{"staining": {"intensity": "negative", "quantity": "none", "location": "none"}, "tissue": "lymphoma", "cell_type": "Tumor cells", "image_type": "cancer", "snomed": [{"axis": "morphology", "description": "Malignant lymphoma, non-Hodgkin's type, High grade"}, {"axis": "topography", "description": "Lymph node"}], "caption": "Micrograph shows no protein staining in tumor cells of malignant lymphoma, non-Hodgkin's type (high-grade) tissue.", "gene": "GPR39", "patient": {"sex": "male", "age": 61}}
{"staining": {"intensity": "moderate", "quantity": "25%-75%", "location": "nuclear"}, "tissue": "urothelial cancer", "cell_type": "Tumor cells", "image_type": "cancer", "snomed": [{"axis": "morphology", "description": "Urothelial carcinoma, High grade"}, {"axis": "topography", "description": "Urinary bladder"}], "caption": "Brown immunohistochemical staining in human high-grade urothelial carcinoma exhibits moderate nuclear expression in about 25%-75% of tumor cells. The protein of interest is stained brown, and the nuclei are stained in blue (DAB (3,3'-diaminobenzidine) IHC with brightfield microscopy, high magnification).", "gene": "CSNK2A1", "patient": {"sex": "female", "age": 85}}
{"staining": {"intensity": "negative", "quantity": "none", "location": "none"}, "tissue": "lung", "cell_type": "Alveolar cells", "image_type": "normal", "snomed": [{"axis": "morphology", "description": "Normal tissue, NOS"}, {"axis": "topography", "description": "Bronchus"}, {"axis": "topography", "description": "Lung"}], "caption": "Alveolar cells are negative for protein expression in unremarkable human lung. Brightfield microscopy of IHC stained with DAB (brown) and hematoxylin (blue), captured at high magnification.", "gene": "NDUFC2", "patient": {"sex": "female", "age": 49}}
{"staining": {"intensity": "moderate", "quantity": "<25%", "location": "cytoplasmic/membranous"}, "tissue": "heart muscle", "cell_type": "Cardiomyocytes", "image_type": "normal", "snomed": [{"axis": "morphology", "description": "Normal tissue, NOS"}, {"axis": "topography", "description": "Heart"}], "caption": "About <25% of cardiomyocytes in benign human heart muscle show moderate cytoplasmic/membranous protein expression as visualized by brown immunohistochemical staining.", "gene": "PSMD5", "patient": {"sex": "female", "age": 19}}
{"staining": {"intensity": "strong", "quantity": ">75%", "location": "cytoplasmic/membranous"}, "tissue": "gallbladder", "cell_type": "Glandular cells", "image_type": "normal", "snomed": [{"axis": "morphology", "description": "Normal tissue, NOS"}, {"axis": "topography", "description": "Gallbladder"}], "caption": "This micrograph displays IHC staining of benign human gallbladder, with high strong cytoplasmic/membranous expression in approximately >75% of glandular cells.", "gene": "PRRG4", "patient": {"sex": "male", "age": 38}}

Exercise directions —
Using the listing above, return word for word each line from the one that has "immunohistochemical staining in" through the one that has "cells are negative", and no line outside that range.

Written reply —
{"staining": {"intensity": "moderate", "quantity": "25%-75%", "location": "nuclear"}, "tissue": "urothelial cancer", "cell_type": "Tumor cells", "image_type": "cancer", "snomed": [{"axis": "morphology", "description": "Urothelial carcinoma, High grade"}, {"axis": "topography", "description": "Urinary bladder"}], "caption": "Brown immunohistochemical staining in human high-grade urothelial carcinoma exhibits moderate nuclear expression in about 25%-75% of tumor cells. The protein of interest is stained brown, and the nuclei are stained in blue (DAB (3,3'-diaminobenzidine) IHC with brightfield microscopy, high magnification).", "gene": "CSNK2A1", "patient": {"sex": "female", "age": 85}}
{"staining": {"intensity": "negative", "quantity": "none", "location": "none"}, "tissue": "lung", "cell_type": "Alveolar cells", "image_type": "normal", "snomed": [{"axis": "morphology", "description": "Normal tissue, NOS"}, {"axis": "topography", "description": "Bronchus"}, {"axis": "topography", "description": "Lung"}], "caption": "Alveolar cells are negative for protein expression in unremarkable human lung. Brightfield microscopy of IHC stained with DAB (brown) and hematoxylin (blue), captured at high magnification.", "gene": "NDUFC2", "patient": {"sex": "female", "age": 49}}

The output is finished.